Some important properties of speech are considered from the point of view of the theory of error correcting codes. It has found experimentally that the properties of Russian words encoded in terms of phonemes are largely similar to the properties of the so-called prefix codes. In the prefix codes, no code word is a prefix of another word. According to the theory of coding, for any prefix code exists an algorithm of unambiguous decoding where no pause or special symbol-delimeter separates code words. Apparently, word segmentation in the continuous speech signal is provided mainly by the use of the prefix property. Phoneme probability in Russian follows the Mandelbrot law. This finding is evidence in favour of the assumption that the probability is determined by the "complexity" or "expense" of phoneme generation. Speech recognition for a large vocabulary requires much time for access to word templates. Thus, a preliminary sorting of the templates is necessary to restrict a number of candidates for final recognition. The preliminary sorting can be executed by means of word coding by few phonemic cues.
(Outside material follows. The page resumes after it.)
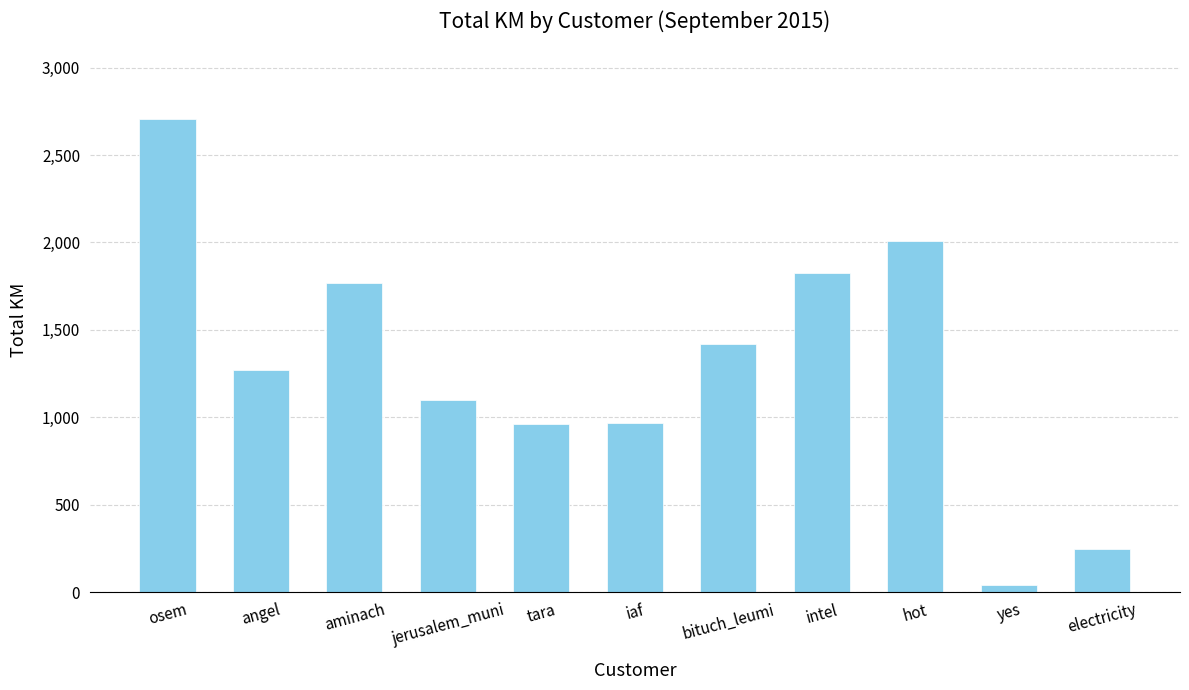

What is the value of the 3rd bar from the left?

1767.3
Auditory experiments with speech masked by white noise have revealed the most reliable cues. These cues are "vowel, voiced, nasal, fricative". About 150 templates were left after the fast sorting procedure for approximately 100,000 templates in the vocabulary of 10,000 of the most frequent English words. Speech recognition rate obtained by an automatic recognition system must be compared with potentially achievable rate. The potential rate of word recognition for various S/N ratios can be computed with the use of methods developed in the theory of coding. It can be argued that an optimal machine for automatic speech recognition should find robust the same cues which humans find robust. The potential rate for words encoded in terms of independent distinctive features is closer to the subjective reliability of word perception than the rate for words encoded by phonemes.